Every month, we’ll draw up a chart of the most popular projects shared on the Seeed Fusion Gallery that featured on the Seeed Studios Facebook and Twitter channels. Only the most interesting, useful, controversial or trendy projects make the cut. The top three sharers have a $50USD coupon waiting for them in their inbox and the next two runner-ups get $20USD!
The last entry in the Fusion Gallery Top Ten was all about fun, but this month we are showcasing projects with real-life applications from revolutionary game changers such as the open car sharing module, down to desktop essentials including electronic calendars and the simple ruler. We also have an electronics history lesson in single board computers from big names like Motorola and Hitachi.
Projects shared on the Seeed Fusion Gallery are open source and free for anyone to download, modify or order straight from the Gallery. Click on the links for the Gerber files and more information!
shared by Stefan Lüthi
Gone are the days of murdering trees for the sake of organization. With a crisp e-paper display and ESP WiFi connection, this connected calendar can download data straight from the internet and display reminders, upcoming tasks, and just about anything you want on a convenient desktop mini monitor.
The device has a 10.1″ e-paper display and is based on a Silicon labs Pearl Gecko 32-bit MCU. If the 1MB flash memory is insufficient, there is a microSD card slot, and an ESP-12 WiFi module allows connection to the internet.
This is still work in progress though. At the time of writing, large and high-resolution e-paper displays were still rather pricey and the standby current was too high. Stefan is also working on fitting the design into cheaper two layer boards rather than four.
It’s a great idea and we think electronic calendars should take over every office desk. They can be infinitely more useful, customized and are a lot more attractive.
Keep up the great work Stefan! We look forward to updates.
shared by Barta
You may remember the single board computer that topped our first ever Fusion Gallery Top Ten a few months ago. While office Tetsu’s SBC6800 used the Motorola MC6800 chip, Barta’s design uses the MC6802 that has an additional 128 bytes of RAM and an on-chip oscillator.
This simple nanocomputer project is great for illustrating the capabilities of a minimalistic computer and is apparently still used in some pinball machines.
Consisting of just 3 ICs; a MC6821 I/O chip, EPROM and the MC6802, the project is common as school assignments to practice programming skills and to understand embedded systems.

> Given exercise 1:
In the Fusion Gallery article, how large is the e-paper display on Stefan Lüthi's calendar?
> Given exercise 2:
Show each line of the records that contains the word "stationary", matching case exactly.

[Entries on spatial positioning]
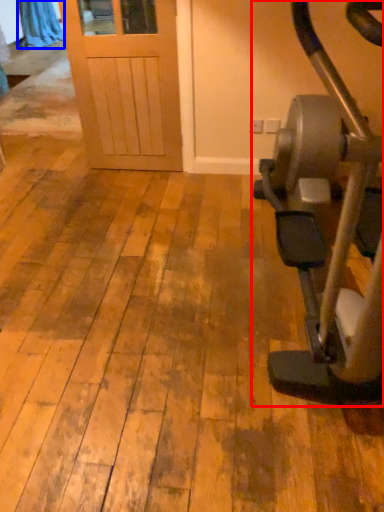
Question: Among these objects, which one is nearest to the camera, stationary bicycle (highlighted by a red box) or curtain (highlighted by a blue box)?

Choices:
 (A) stationary bicycle
 (B) curtain

Answer: (A)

> Full solution 1:
It is 10.1″.

> Full solution 2:
Question: Among these objects, which one is nearest to the camera, stationary bicycle (highlighted by a red box) or curtain (highlighted by a blue box)?
 (A) stationary bicycle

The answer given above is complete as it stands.